One of my favorite things about this recipe is that it is very forgiving. It can be easily doubled, easily halved, and the ingredients are easily substituted when one or two might be missing. Like today, I carefully wrote down all I needed to buy to make the salad but somehow the words "yellow or red bell pepper" didn't register, and my salad was bell pepper-less. I typically add baked tofu to the salad, but today I didn't have any so I added a can of chickpeas instead. And, I don't tend to measure the vegetable ingredients. I halved an entire container of grape tomatoes, threw in a bunch of pre-shredded carrots, slivered what looked to be enough basil and thus kept the preparation somewhat free-form. The dressing makes enough to coat the salad easily (along with whatever additions I've added) so I've never worried about having a too dry salad. Oh, and I leave out the olives because I don't like them. And its MY pasta salad - :) !
Garden Pasta Salad
Serves 6 1 cup portions
Eating Well's note: To make this salad more substantial, you can toss in canned chunk light tuna, cooked chicken or flavored baked tofu.

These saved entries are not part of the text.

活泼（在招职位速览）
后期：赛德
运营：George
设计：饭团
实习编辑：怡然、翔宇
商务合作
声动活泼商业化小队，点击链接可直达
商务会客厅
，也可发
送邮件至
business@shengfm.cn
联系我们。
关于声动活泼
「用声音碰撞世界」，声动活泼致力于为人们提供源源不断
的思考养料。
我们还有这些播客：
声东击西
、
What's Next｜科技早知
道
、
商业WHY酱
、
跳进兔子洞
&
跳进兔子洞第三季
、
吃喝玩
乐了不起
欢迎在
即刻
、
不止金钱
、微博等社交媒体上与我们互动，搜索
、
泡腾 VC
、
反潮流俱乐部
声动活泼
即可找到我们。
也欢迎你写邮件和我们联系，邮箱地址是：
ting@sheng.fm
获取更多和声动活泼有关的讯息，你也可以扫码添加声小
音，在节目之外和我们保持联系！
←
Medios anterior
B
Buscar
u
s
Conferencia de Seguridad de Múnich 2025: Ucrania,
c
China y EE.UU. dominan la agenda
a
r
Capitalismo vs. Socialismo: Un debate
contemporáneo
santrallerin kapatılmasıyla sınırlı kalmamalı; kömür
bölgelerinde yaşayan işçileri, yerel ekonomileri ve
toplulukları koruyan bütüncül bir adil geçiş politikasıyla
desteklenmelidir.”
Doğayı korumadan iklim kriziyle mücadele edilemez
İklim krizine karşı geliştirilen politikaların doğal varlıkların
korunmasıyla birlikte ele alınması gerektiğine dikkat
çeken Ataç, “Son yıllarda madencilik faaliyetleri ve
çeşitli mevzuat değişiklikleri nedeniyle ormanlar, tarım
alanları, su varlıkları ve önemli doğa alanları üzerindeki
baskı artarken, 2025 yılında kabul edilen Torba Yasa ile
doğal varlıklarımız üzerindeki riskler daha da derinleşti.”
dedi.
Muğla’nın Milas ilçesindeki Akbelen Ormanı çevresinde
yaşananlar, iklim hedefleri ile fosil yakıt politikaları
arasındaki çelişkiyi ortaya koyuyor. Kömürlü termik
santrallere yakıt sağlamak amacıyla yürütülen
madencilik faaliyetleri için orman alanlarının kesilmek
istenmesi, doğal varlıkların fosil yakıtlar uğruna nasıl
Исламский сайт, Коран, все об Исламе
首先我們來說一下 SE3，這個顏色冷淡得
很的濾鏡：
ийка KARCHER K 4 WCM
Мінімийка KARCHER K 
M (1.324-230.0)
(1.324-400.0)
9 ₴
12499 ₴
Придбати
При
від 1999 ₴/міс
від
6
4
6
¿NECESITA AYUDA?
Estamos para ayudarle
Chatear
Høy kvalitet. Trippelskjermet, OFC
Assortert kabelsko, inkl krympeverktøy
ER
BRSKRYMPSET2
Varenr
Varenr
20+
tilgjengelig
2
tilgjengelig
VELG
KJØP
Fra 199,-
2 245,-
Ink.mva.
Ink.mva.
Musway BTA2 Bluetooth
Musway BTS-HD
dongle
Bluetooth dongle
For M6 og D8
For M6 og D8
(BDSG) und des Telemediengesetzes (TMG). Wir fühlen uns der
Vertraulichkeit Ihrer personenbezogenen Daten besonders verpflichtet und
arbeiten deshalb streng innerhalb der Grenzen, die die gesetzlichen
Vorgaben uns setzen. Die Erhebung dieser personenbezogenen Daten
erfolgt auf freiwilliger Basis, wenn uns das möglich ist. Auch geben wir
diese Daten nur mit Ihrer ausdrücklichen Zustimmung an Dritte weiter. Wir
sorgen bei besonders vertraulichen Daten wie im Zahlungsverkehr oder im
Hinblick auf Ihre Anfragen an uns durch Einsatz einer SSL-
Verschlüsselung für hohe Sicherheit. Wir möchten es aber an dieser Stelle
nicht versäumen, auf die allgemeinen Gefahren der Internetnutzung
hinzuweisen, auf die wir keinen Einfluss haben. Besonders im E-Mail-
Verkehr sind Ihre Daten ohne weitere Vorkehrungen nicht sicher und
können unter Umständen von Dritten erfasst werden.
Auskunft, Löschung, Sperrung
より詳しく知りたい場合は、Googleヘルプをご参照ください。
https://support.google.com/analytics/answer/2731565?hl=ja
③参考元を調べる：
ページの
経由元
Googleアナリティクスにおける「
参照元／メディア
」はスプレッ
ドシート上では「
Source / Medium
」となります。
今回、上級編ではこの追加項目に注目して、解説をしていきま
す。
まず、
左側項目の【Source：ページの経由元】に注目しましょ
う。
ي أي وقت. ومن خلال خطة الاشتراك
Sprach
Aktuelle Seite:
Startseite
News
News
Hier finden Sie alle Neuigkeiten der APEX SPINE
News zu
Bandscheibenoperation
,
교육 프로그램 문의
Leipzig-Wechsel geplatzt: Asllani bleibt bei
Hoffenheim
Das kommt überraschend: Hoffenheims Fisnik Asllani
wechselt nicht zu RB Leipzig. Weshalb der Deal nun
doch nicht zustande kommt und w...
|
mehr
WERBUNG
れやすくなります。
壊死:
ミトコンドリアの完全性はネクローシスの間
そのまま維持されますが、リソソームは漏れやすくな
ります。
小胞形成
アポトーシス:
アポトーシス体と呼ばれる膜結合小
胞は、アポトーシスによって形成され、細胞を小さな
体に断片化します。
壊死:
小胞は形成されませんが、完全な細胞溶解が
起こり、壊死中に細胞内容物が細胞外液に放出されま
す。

2 cups whole-wheat rotini (6 ounces)
1/3 cup reduced-fat mayonnaise
1/3 cup low-fat plain yogurt
2 tablespoons extra-virgin olive oil
1 tablespoon red-wine vinegar or lemon juice
1 clove garlic, minced
1/8 teaspoon salt, or to taste
Freshly ground pepper to taste
1 cup cherry or grape tomatoes, halved
1 cup diced yellow or red bell pepper (1 small)
1 cup grated carrots (2-4 carrots)
1/2 cup chopped scallions (4 scallions)
1/2 cup chopped pitted Kalamata olives
1/3 cup slivered fresh basil
1. Bring a large pot of lightly salted water to a boil. Cook pasta, stirring occasionally, until just tender, 8 to 10 minutes, or according to package directions. Drain and refresh under cold running water.
2. Whisk mayonnaise, yogurt, oil, vinegar (or lemon juice), garlic, salt and pepper in a large bowl until smooth. Add the pasta and toss to coat. Add tomatoes, bell pepper, carrots, scallions, olives and basil; toss to coat well.
Per serving: 205 calories; 9 g fat (2 g sat, 5 g mono); 1 mg cholesterol; 29 g carbohydrate; 6 g protein; 4 g fiber; 291 mg sodium.